Commodities - Crude and Copper continue to bounce from recent sell-off.
- ICE Brent ended the week up 5%, continuing to bounce back after breaking below $60 last week. A ramp-up of geopolitical risk around Iran was a catalyst for the move.
- Metals - Gold continues its ascent, hitting another all-time high. Copper, like Brent, continues to recover from recent sell-off.
Economic Data/Fed:
The biggest news this week that reaches across economics, government and policy centered on the Fed. But not rate cuts or bank reserve levels. President Trump igniting a smoldering issue by posting on social media about his desire/ability to remove Federal Reserve Chairman Jerome Powell from his position. He lambasted Powell and the Fed for not cutting rates yet, like Europe is doing. The WSJ, The Hill and other news organizations came out with stories discussing how Trump has talked for months about firing Powell and the White House is assessing ways fire Powell. I find it amusing that at his speech this week Powell said it was the greatest job in government.
Which brings up to said speech and interview on Wednesday. This one caused the S&P 500 to fall about 2% after it was deemed hawkish. While he stressed the need to keep inflation and especially expectations well-anchored, even at the risk of growth and unemployment, it wasn't completely out nowhere. He also said there was no Fed Put (with an explanation), which he pretty much has to say. The market reaction seemed like a knee-jerk response because it was hoping for something more soothing after weeks of chaotic headlines. The market recouped the move over the next day and a half.
SF Fed President Mary Daly spoke on Friday, saying she had not heard of businesses making layoffs or pulling back yet, and that the Fed has time to evaluate things and is no rush. Like Powell, she noted inflation risks have increased and that policy may need to be tighter for longer, but also that cuts could be fewer, or more than, two this year (the median dot plot) depending on how the economy evolves. Meanwhile on Monday, Fed Governor Waller's comments seemed to take the opposite position from Powell, with, for him, the risk of recession outweighing the risk of escalating inflation, in his opinion.
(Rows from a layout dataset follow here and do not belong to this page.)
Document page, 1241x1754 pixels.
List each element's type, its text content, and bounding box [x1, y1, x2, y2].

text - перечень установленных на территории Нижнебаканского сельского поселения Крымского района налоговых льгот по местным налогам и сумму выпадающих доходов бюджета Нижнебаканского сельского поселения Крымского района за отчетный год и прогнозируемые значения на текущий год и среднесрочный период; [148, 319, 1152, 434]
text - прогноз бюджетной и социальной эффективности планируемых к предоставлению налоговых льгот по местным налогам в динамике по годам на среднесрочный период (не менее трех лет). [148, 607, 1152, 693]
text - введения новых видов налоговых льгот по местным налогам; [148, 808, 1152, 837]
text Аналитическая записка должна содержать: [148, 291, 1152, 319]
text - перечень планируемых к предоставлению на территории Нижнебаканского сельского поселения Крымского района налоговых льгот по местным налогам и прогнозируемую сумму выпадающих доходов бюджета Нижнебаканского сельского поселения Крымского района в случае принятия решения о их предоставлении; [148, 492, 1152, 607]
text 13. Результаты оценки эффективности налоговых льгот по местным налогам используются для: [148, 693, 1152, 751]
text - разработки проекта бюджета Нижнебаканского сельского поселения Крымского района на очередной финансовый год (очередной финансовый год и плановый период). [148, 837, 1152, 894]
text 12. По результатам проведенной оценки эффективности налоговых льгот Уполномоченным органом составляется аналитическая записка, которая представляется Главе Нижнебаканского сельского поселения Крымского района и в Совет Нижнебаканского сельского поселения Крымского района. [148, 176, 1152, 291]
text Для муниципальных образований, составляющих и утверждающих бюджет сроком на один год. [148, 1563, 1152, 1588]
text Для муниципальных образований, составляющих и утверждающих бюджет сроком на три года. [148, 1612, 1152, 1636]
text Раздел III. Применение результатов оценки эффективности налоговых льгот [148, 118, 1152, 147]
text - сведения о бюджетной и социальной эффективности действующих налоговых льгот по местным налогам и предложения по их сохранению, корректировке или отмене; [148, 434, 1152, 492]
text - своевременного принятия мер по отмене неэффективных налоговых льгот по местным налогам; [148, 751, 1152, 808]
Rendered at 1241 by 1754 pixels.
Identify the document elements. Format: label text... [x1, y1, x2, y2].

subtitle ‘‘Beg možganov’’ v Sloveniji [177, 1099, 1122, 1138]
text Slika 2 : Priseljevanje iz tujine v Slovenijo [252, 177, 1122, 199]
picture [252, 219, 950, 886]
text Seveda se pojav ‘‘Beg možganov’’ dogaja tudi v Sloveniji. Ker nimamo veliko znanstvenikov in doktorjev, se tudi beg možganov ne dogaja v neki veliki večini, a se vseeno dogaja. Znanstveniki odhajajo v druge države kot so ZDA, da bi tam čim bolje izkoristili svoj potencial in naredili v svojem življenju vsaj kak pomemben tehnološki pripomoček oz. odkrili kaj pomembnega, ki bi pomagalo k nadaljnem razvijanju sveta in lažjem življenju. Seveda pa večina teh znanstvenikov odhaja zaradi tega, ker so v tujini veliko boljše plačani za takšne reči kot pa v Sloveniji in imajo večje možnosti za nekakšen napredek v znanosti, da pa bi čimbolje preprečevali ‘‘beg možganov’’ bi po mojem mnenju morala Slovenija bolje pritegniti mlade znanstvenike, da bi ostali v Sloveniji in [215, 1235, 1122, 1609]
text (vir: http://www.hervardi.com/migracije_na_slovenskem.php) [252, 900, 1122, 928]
Moving to economic data, it was relatively light this week. Retail sales for March were strong, thanks to a big jump in autos. The ECB cut its policy rate as expected and made Trump yell at Powell. Jobless claims were on-trend, continuing to show a strong but easing labor market. The data also moved into AT- our After Tariff timeframe. Housing starts missed consensus and declined 11% m/m, with single-unit starts down 14%. The Philly Fed index disappointed, with Current Business Conditions plummeting 39 points to -26.4, while New Orders fell to the lowest reading since April 2020. The Empire State Manufacturing index beat consensus but forward-looking measures fell to their second-lowest reading in the 20+ year history of the survey. Inflation expectations in the NY Fed's Survey of Consumer Expectations fell into the "well-anchored" basket.
Credit:
High yield spreads have tightened from their jump higher on the initial news on Tariff Day. They're still elevated versus the past year and half. Corporate spreads have remained stable since moving modestly higher on the tariff news.
What's on Tap Next Week
Earnings. Lots of earnings. We'll start to see other sectors represented more compared to the financials that take up most of the early part of the cycle. Flash PMIs for April will be highly followed as well. These will incorporate survey responses from April, so one of our first looks at a major piece of macro data after the tariff announcement on April 2. The IMF and World Bank Spring meetings will start April 21, providing fertile ground for a lot more tariff and trade headlines.